II. La comunidad zapoteca y el derecho a la voz
La comunidad zapoteca, en cambio, mira Monte Albán como se mira a una abuela; con respeto, sí, pero también con cercanía, con afecto, con derecho.
Para muchas personas de la comunidad, grabar un video en Monte Albán no es un acto de explotación comercial, sino un gesto de continuidad cultural. Es una forma de decir: “Aquí seguimos. Aquí canta nuestra lengua. Aquí danza nuestro cuerpo. Aquí se renueva la memoria.”
La cámara en manos de la comunidad no es una amenaza, es un puente. Es una herramienta para que la cultura zapoteca del presente dialogue con la arquitectura del pasado.
Es una forma de activar el patrimonio inmaterial —la voz, el canto, la poesía, la escena— en el territorio donde nació.
Por eso la sanción del INAH a los artistas zapotecas duele como una traición, ¿cómo puede castigarse la vida que intenta honrar la vida? ¿cómo puede multarse la palabra que busca sostener la palabra?
III. Monte Albán como territorio vivo, la pugna por la legitimidad
La pugna actual no es solo legal, levanta preguntas que nos toca responder a todos. ¿Qué es Monte Albán? ¿Un sitio arqueológico administrado por el Estado? ¿Un territorio ancestral administrado por la comunidad? ¿Un espacio híbrido donde ambas legitimidades deben convivir? ¿El espacio del origen que es de todos?
Monte Albán es un territorio vivo, y los territorios vivos no se administran únicamente con reglamentos, se administran con escucha, con diálogo, con reconocimiento mutuo.

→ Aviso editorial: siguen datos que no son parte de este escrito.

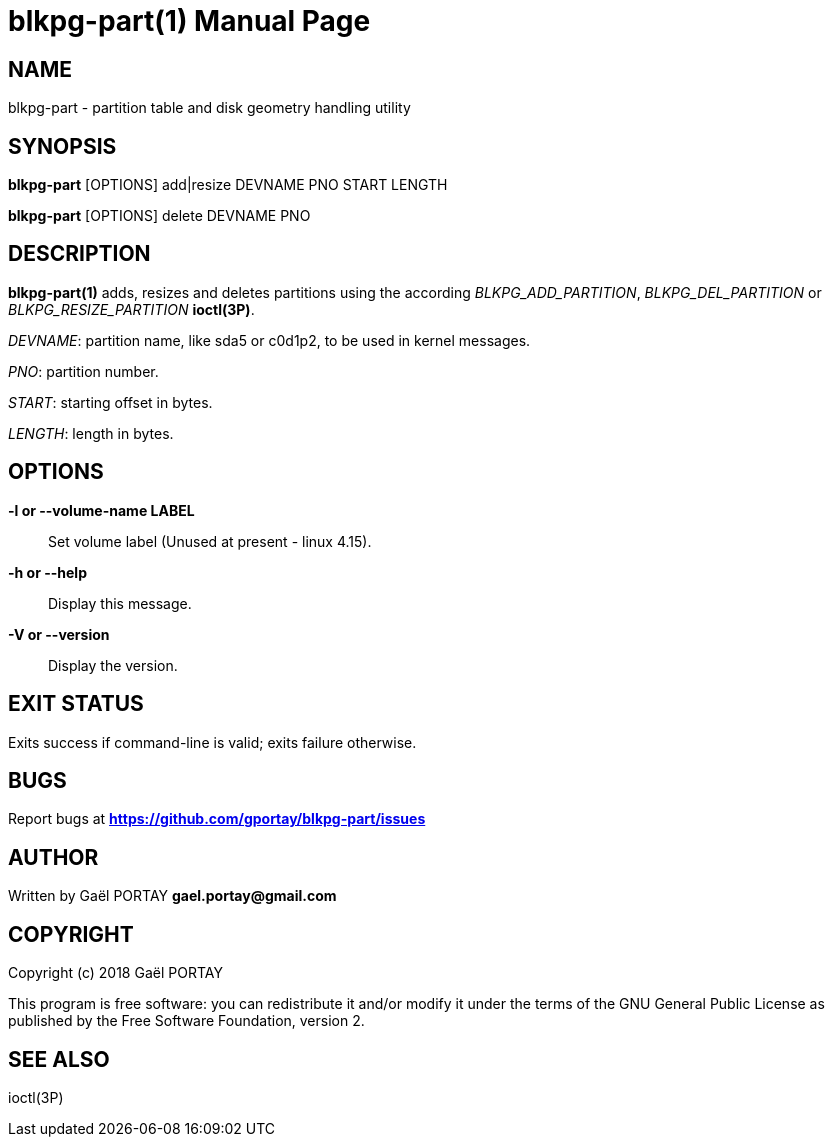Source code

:= blkpg-part(1)
:doctype: manpage
:author: Gaël PORTAY
:email: gael.portay@savoirfairelinux.com
:lang: en
:man manual: BlockPG Partition Manual
:man source: blkpg-part

== NAME

blkpg-part - partition table and disk geometry handling utility

== SYNOPSIS

*blkpg-part* [OPTIONS] add|resize DEVNAME PNO START LENGTH

*blkpg-part* [OPTIONS] delete DEVNAME PNO

== DESCRIPTION

*blkpg-part(1)* adds, resizes and deletes partitions using the according
_BLKPG_ADD_PARTITION_, _BLKPG_DEL_PARTITION_ or _BLKPG_RESIZE_PARTITION_
*ioctl(3P)*.

_DEVNAME_: partition name, like sda5 or c0d1p2, to be used in kernel messages.

_PNO_: partition number.

_START_: starting offset in bytes.

_LENGTH_: length in bytes.

== OPTIONS

**-l or --volume-name LABEL**::
	Set volume label (Unused at present - linux 4.15).

**-h or --help**::
	Display this message.

**-V or --version**::
	Display the version.

== EXIT STATUS

Exits success if command-line is valid; exits failure otherwise.

== BUGS

Report bugs at *https://github.com/gportay/blkpg-part/issues*

== AUTHOR

Written by Gaël PORTAY *gael.portay@gmail.com*

== COPYRIGHT

Copyright (c) 2018 Gaël PORTAY

This program is free software: you can redistribute it and/or modify
it under the terms of the GNU General Public License as published by
the Free Software Foundation, version 2.

== SEE ALSO

ioctl(3P)
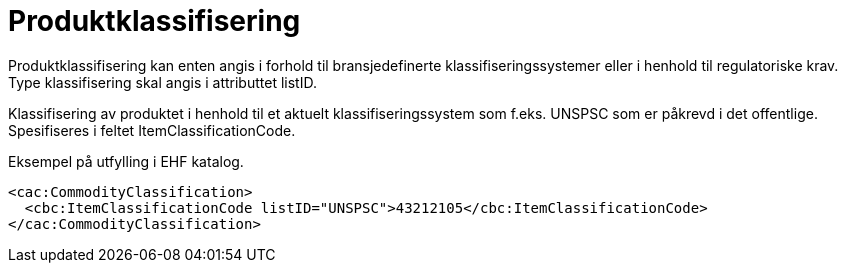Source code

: = Produktklassifisering

Produktklassifisering kan enten angis i forhold til bransjedefinerte klassifiseringssystemer eller i henhold til regulatoriske krav. Type klassifisering skal angis i attributtet listID.

Klassifisering av produktet i henhold til et aktuelt klassifiseringssystem som f.eks. UNSPSC som er påkrevd i det offentlige. Spesifiseres i feltet ItemClassificationCode.

[source]
.Eksempel på utfylling i EHF katalog.
----
<cac:CommodityClassification>
  <cbc:ItemClassificationCode listID="UNSPSC">43212105</cbc:ItemClassificationCode>
</cac:CommodityClassification>
----
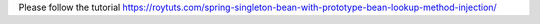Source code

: Please follow the tutorial https://roytuts.com/spring-singleton-bean-with-prototype-bean-lookup-method-injection/
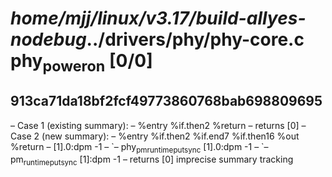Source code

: #+TODO: TODO CHECK | BUG DUP
* /home/mjj/linux/v3.17/build-allyes-nodebug/../drivers/phy/phy-core.c phy_power_on [0/0]
** 913ca71da18bf2fcf49773860768bab698809695
   -- Case 1 (existing summary):
   --     %entry %if.then2 %return
   --         returns [0]
   -- Case 2 (new summary):
   --     %entry %if.then2 %if.end7 %if.then16 %out %return
   --         [1].0:dpm -1
   --         `-- phy_pm_runtime_put_sync [1].0:dpm -1
   --             `-- pm_runtime_put_sync [1]:dpm -1
   --         returns [0]
   imprecise summary tracking

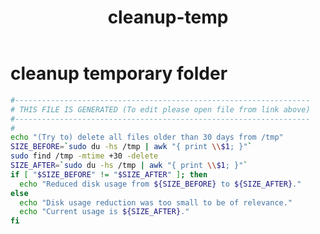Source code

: #+title: cleanup-temp
* cleanup temporary folder
  #+begin_src sh :comments link :shebang "#!/usr/bin/env bash" :eval no :tangle ~/bin/cleanup-temp.sh :tangle-mode (identity #o755)
    #------------------------------------------------------------------
    # THIS FILE IS GENERATED (To edit please open file from link above)
    #------------------------------------------------------------------
    #
    echo "(Try to) delete all files older than 30 days from /tmp"
    SIZE_BEFORE=`sudo du -hs /tmp | awk "{ print \\$1; }"`
    sudo find /tmp -mtime +30 -delete
    SIZE_AFTER=`sudo du -hs /tmp | awk "{ print \\$1; }"`
    if [ "$SIZE_BEFORE" != "$SIZE_AFTER" ]; then
      echo "Reduced disk usage from ${SIZE_BEFORE} to ${SIZE_AFTER}."
    else
      echo "Disk usage reduction was too small to be of relevance."
      echo "Current usage is ${SIZE_AFTER}."
    fi


  #+end_src
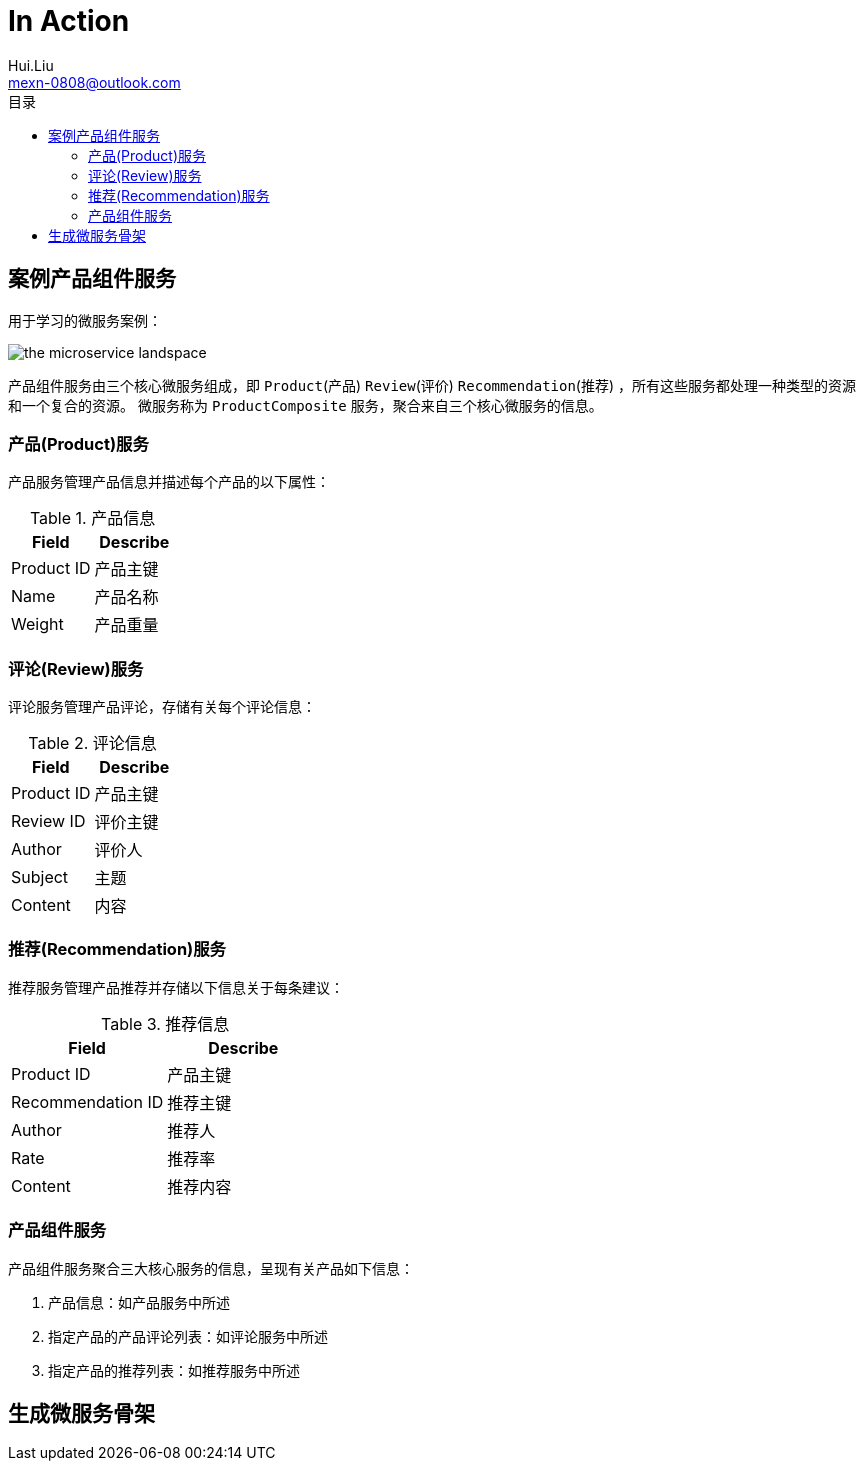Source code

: = In Action
Hui.Liu <mexn-0808@outlook.com>
:toc: left
:toclevels: 5
:toc-title: 目录

== 案例产品组件服务

用于学习的微服务案例：

image::images/the-microservice-landspace.png[]

产品组件服务由三个核心微服务组成，即 `Product`(产品) `Review`(评价) `Recommendation`(推荐) ，所有这些服务都处理一种类型的资源和一个复合的资源。
微服务称为 `ProductComposite` 服务，聚合来自三个核心微服务的信息。

=== 产品(Product)服务

产品服务管理产品信息并描述每个产品的以下属性：

.产品信息
|===
|Field|Describe

|Product ID |产品主键
|Name |产品名称
|Weight |产品重量
|===

=== 评论(Review)服务

评论服务管理产品评论，存储有关每个评论信息：

.评论信息
|===
|Field |Describe

|Product ID |产品主键
|Review ID |评价主键
|Author |评价人
|Subject |主题
|Content |内容
|===

=== 推荐(Recommendation)服务

推荐服务管理产品推荐并存储以下信息关于每条建议：

.推荐信息
|===
|Field |Describe

|Product ID |产品主键
|Recommendation ID |推荐主键
|Author |推荐人
|Rate |推荐率
|Content |推荐内容
|===

=== 产品组件服务

产品组件服务聚合三大核心服务的信息，呈现有关产品如下信息：

. 产品信息：如产品服务中所述
. 指定产品的产品评论列表：如评论服务中所述
. 指定产品的推荐列表：如推荐服务中所述

== 生成微服务骨架


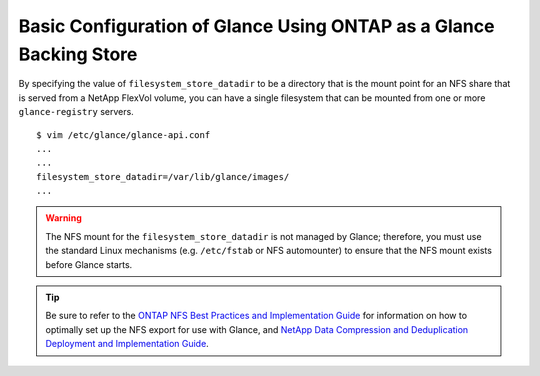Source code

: .. _glance-ontap-config:

Basic Configuration of Glance Using ONTAP as a Glance Backing Store
===================================================================

By specifying the value of ``filesystem_store_datadir`` to be a
directory that is the mount point for an NFS share that is served from a
NetApp FlexVol volume, you can have a single filesystem that can be
mounted from one or more ``glance-registry`` servers.

::

   $ vim /etc/glance/glance-api.conf
   ...
   ...
   filesystem_store_datadir=/var/lib/glance/images/
   ...

.. warning::

   The NFS mount for the ``filesystem_store_datadir`` is not managed by
   Glance; therefore, you must use the standard Linux mechanisms (e.g.
   ``/etc/fstab`` or NFS automounter) to ensure that the NFS mount
   exists before Glance starts.

.. tip::

   Be sure to refer to the `ONTAP NFS Best Practices and
   Implementation
   Guide <http://www.netapp.com/us/system/pdf-reader.aspx?pdfuri=tcm:10-61288-16&m=tr-4067.pdf>`__
   for information on how to optimally set up the NFS export for use
   with Glance, and `NetApp Data Compression and Deduplication
   Deployment and Implementation
   Guide <http://www.netapp.com/us/system/pdf-reader.aspx?pdfuri=tcm:10-60107-16&m=tr-3958.pdf>`__.
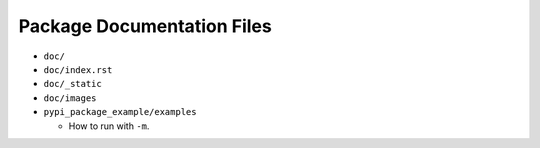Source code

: Package Documentation Files
===========================

* ``doc/``
* ``doc/index.rst``
* ``doc/_static``
* ``doc/images``
* ``pypi_package_example/examples``

  * How to run with ``-m``.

La comunidad zapoteca reclama que la institución distinga entre uso extractivo y uso cultural; la misma institución que no diferencia entre quien busca lucrar y quien busca honrar; que no reconoce que la cultura viva también es patrimonio, que el canto también es conservación, que la voz también es resguardo.
El INAH, por su parte, teme que la apertura indiscriminada genere deterioro, abuso, apropiación indebida.
Ambas preocupaciones son legítimas.
Pero la legitimidad no basta, se necesita relación.
IV. Hacia una política de la respiración
Monte Albán no pide silencio: pide respiración, que se ventilen en la plaza pública todos sus temas.
Pide que la institución escuche a la comunidad, que la comunidad dialogue con la institución.
Pide que la conservación no sea muro, sino puente, que la voz zapoteca no sea sancionada, sino reconocida como parte del patrimonio vivo que da sentido al patrimonio arqueológico.
Porque un sitio arqueológico sin comunidad es museo; un sitio arqueológico con comunidad forma territorio.
Y un territorio con voz es futuro.
Y en ese nombrar, quizá, comienza la reparación.
Mientras tanto, Monte Albán, desde su altura, observa la disputa como quien observa a dos hijos que no se reconocen.